Generally when a rocket explodes on pad, fails to achieve escape velocity, or otherwise does not complete its mission, it’s a failure. That’s not entirely true, however, for the world’s first nano lunar rover, even though it did not successfully reach the moon’s surface.
Early this year Iris was launched on Peregrin Mission One to explore the moon. Ultimately the mission failed, but there were still some successes.
So what can we learn from what was intended to be the first American-made lunar rover to land on the moon since 1972? Apparently plenty, according to three Carnegie Mellon students who helped build and launch it.
“In terms of the largest technological achievement I think we accomplished was firstly just the fact that the primary systems during launch and transit survived extreme temperatures, high radiation, specifically through the Van Allen belt,” says Kevin Fan, a former CMU student who worked on the project, on the TechFirst podcast. “We verified that all the systems were operational and for a nano rover of this size, that is quite an accomplishment.”
By nano, he means seriously small.
The Iris Lunar Rover, built by a team of 300 Carnegie Mellon students, is about the size of a shoebox.

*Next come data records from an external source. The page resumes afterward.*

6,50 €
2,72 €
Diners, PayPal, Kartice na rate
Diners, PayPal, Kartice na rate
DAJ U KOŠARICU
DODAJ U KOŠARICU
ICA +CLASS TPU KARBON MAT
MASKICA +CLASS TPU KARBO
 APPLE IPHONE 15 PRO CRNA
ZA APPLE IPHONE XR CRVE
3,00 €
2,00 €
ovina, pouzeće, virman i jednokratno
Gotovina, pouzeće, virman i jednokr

It weighs 2.2 kilograms, or under five pounds, and it would have been not only the first university-developed lunar rover and the first rover with a carbon fiber chassis and the first American rover since the Apollo days, it would have been the first American robotic rover.
“Our mission was to be ultra low cost and carbon fiber being a strong material which could withstand all of the conditions that you just spoke about … that was one of our reasons to make it of carbon fiber,” says Harshvardhan Chunawala, a member of that team. “It takes off weight which ultimately reduces the overall cost of the launch.”

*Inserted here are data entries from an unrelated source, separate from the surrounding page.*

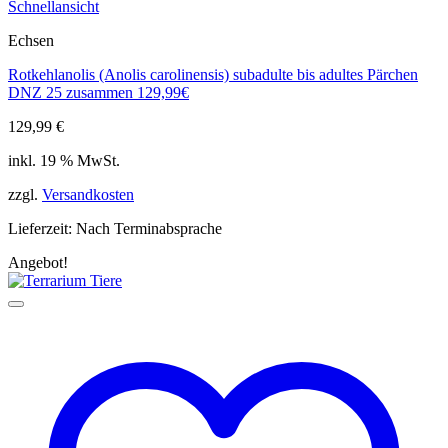
Schnellansicht
Echsen
Rotkehlanolis (Anolis carolinensis) subadulte bis adultes Pärchen
DNZ 25 zusammen 129,99€
129,99
€
inkl. 19 % MwSt.
zzgl.
Versandkosten
Lieferzeit:
Nach Terminabsprache
Angebot!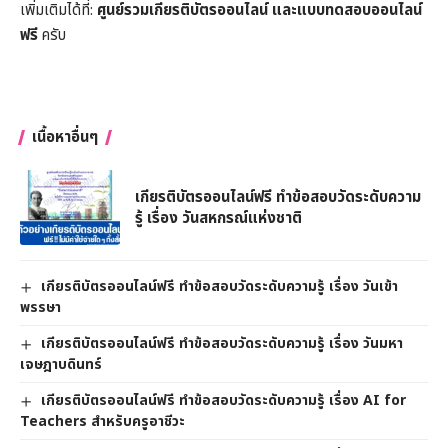
เพิ่มเติมได้ที่:
ศูนย์รวมเกียรติบัตรออนไลน์ และแบบทดสอบออนไลน์
ฟรี
ครับ
เนื้อหาอื่นๆ
เกียรติบัตรออนไลน์ฟรี ทำข้อสอบวัดระดับความ
รู้ เรื่อง วันสหกรณ์แห่งชาติ
เกียรติบัตรออนไลน์ฟรี ทำข้อสอบวัดระดับความรู้ เรื่อง วันเข้า
พรรษา
เกียรติบัตรออนไลน์ฟรี ทำข้อสอบวัดระดับความรู้ เรื่อง วันมหา
เจษฎาบดินทร์
เกียรติบัตรออนไลน์ฟรี ทำข้อสอบวัดระดับความรู้ เรื่อง AI for
Teachers สำหรับครูอาชีวะ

The 300-strong student team put hundreds of thousands of hours of development into Iris, and only an unfortunate propellant leak on the lander prevented the mission from continuing its mission to the moon, landing on the lunar surface and exploring.
Interestingly, however, the team was still able to communicate with Iris, transmitting data, running commands and getting responses back while it was in a highly eccentric earth orbit.
One reason why: Iris wasn’t actually inside the lunar lander vehicle: it was bolted to the outside. That means that the team was able to verify that onboard systems were on and functioning well in hard vacuum, exposed to the solar wind as well as cosmic rays. Survival wasn’t a given, because many of the components were not radiation-hardened: they were off-the-shelf components that were cheap and available for a student-led team.
That’s important, because future exploration of the moon relies on many small and cheap robotic rovers checking many places.
That will help open up space for exploration and maybe even settlement, Iris team member Carmyn Talento says.
“I see moon bases in the near future,” Talento says. “I see Mars bases in the near future, and I like to think of those as like your gas stations. In some cases they might be, if we are able to develop that technology, if we’re able to use the resources on these, other planetary bodies and once you get to that little step away from earth, whether that’s the moon, whether that’s Mars, you start opening up more accessible areas of our solar system and of space.”
All the lessons learned will likely pay dividends in the future, says Talento, who continues to work on additional rovers, including one called Moon Ranger that is intended to search for lunar ice.